Copy every line of the following data that includes the string "confiança".

Given data >>
********************

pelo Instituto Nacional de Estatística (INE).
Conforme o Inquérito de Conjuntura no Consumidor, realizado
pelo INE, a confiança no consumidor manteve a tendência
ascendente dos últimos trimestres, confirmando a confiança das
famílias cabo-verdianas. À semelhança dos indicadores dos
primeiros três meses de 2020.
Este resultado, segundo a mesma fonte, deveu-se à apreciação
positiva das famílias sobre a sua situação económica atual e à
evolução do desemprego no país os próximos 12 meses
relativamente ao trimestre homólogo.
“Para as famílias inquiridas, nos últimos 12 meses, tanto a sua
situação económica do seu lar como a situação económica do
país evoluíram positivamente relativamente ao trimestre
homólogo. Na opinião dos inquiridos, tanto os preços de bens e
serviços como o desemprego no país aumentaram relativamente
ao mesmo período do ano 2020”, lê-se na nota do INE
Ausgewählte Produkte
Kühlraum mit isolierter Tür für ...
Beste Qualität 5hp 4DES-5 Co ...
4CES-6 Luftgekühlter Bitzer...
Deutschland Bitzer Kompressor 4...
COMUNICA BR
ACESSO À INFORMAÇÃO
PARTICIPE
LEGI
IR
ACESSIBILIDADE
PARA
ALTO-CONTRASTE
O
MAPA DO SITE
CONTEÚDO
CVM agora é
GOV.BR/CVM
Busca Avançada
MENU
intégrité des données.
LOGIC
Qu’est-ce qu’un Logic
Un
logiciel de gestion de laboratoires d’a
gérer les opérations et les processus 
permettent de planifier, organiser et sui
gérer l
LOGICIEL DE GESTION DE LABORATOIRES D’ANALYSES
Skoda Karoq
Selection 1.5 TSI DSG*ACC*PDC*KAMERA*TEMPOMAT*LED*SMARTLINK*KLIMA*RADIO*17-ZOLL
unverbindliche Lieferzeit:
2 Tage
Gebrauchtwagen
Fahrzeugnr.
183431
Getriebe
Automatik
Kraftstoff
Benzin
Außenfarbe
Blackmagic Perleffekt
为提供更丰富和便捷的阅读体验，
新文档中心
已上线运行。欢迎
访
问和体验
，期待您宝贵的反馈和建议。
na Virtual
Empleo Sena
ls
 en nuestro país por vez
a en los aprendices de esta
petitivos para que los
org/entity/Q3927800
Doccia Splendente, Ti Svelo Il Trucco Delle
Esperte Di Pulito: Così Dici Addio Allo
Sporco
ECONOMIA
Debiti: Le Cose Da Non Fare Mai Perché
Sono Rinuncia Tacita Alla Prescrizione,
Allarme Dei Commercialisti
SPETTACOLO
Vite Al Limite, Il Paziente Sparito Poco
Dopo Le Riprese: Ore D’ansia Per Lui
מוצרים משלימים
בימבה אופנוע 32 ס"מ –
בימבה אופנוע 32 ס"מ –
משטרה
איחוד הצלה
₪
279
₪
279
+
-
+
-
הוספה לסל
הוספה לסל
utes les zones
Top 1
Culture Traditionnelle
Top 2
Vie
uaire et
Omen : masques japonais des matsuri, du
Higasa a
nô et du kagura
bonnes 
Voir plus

********************

Answer space >>
pelo INE, a confiança no consumidor manteve a tendência
ascendente dos últimos trimestres, confirmando a confiança das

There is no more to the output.